"You can see the red come into his neck after he's been called out on strikes and while he stands morosely on the field waiting for someone to bring him his cap and glove. You can see him pouting in the locker room, still in uniform, an hour after a game the Yankees have lost. That's one side of Steve Whitaker - the hard loser. Then there's the Steve Whitaker with the smooth, powerful swing at the plate that only the truly gifted have, and you know it's only a matter of time before he matures into a hitter of some magnitude.
He's only 25, with just one year of big league ball behind him. He joined the Yankees late in the 1966 season, after belting 20 homers and ripping a .311 average at Columbus. Last year, he hit .243 with 11 homers and 50 RBIs in 122 games. Give him time. He's going to be a good one."
-Jack Zanger, Major League Baseball 1968
"When you've come all the way from Little League, Babe Ruth, American Legion and semi-pro ball to the minors and know the Yankees want you, you can be excused for kicking the water cooler when you blow it and are dropped all the way to Lauderdale.
But the Fort Lauderdale pilot, former Yankee Jack Reed, doesn't like dented coolers and teaches you how to kick the habit of fighting yourself.
In '66 when Reed is shifted to Columbus, you move with him and his teaching pays off. You're hitting .311 - 20 homers and 68 RBIs in 86 games. You jump from Triple-A Toledo to Yankee Stadium in the same year - without once kicking the cooler. In your first week in the majors, you hit a grand-slam homer and an inside-the-park home run. You follow this with seven homers and drive in 15 runs in 31 games.

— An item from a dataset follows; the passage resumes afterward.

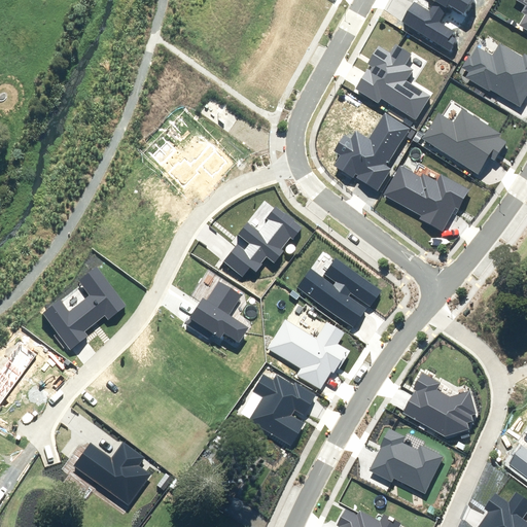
[(429,0),(434,3),(429,11),(414,2),(402,21),(450,49),(456,39),(451,36),(454,32),(438,23),(449,5),(465,15),(473,0),(429,0)]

That's the first part of the Steve Whitaker story. The second part began last season when the young slugger from Tacoma, Washington - who bats left and throws right - showed what can happen when a player keeps his cool and makes it work for him. In '67 Steve hit 11 home runs and had 50 RBIs for a .243 average. Despite military service that threw him off stride, Whitaker became a respected hitter in the American League who showed the kind of power that can break open a game at any time. He also served well in the outfield as led the club with 12 assists.
'Jack Reed convinced me that it's possible to win games by fielding as well as hitting,' says Steve.
Whitaker is pretty solid proof that the Yankees' policy of building with young players is working out. He also typifies the new Yankee who's active in the community; he works hard for the promotional department. Young, 23, personable and single, he lives in Fort Lee, New Jersey."
-The New York Yankees Official 1968 Yearbook
"After a long, hard struggle, Whitaker finds himself as one of the prominent players of the Yankees' future. Signed in 1962, he did not [travel] the steadiest of roads to Yankee Stadium. In 1965 he was sent from the AA Columbus club to Ft. Lauderdale, in a class A league.
Steve bounced all the way up to the Yankees the next year, however, as he hit .311 with 20 homers at Columbus, then .271 and five homers at Toledo and was recalled by the Yankees in August. He broke in with a bang, hitting two homers in his first week, one a grand slam and another inside-the-park.
Despite interruptions due to military obligations last year, Whitaker became a respected hitter in the American League. He showed power that could break up a game at any time. He also fared well in the outfield as he led the club in assists with 12.
Steve worked for the Yankees' promotional department during the off-season."